> **EXCERPT**
----
Religious Instruction has no place in New Zealand public schools.

Religious Instruction means teaching and endorsing a faith in its own right, for example the practice of Church volunteers ”leading children to a faith in Jesus”.  There is a significant difference between religious instruction and religious studies.

Religious Studies teaches a comparative overview of the major world religions, taken by qualified teachers in a neutral manner. New Zealand state primary schools do not currently have this program.

The Secular Education Network (SEN) has the primary goal of removing Religious Instruction from New Zealand state primary schools. Ultimately this will involve repeal of the New Zealand Education Act (1964) Section 78.
While SEN is supportive of Comprehensive Religious Studies that includes non-religious viewpoints, this subject is more appropriate for high school.  It is incidental to our core goal of inclusive primary schooling.

Values are important regardless of religion.
----
> **PROVIDED DATA**
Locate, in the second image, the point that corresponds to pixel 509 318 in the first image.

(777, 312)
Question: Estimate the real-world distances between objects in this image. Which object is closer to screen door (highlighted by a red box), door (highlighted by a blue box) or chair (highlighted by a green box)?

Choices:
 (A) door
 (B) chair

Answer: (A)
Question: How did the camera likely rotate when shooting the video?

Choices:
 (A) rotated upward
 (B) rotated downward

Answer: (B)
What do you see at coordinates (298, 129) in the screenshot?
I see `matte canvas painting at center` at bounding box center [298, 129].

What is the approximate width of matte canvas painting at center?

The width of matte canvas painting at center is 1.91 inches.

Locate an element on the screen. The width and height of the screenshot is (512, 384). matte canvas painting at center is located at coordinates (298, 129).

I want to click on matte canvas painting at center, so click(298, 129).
----
> **WHAT NEEDS TO BE DONE**
Reproduce the text on religious instruction in New Zealand public schools word for word, in full.

> **EXERCISE SOLUTION**
Religious Instruction has no place in New Zealand public schools.

Religious Instruction means teaching and endorsing a faith in its own right, for example the practice of Church volunteers ”leading children to a faith in Jesus”.  There is a significant difference between religious instruction and religious studies.

Religious Studies teaches a comparative overview of the major world religions, taken by qualified teachers in a neutral manner. New Zealand state primary schools do not currently have this program.

The Secular Education Network (SEN) has the primary goal of removing Religious Instruction from New Zealand state primary schools. Ultimately this will involve repeal of the New Zealand Education Act (1964) Section 78.
While SEN is supportive of Comprehensive Religious Studies that includes non-religious viewpoints, this subject is more appropriate for high school.  It is incidental to our core goal of inclusive primary schooling.

Values are important regardless of religion.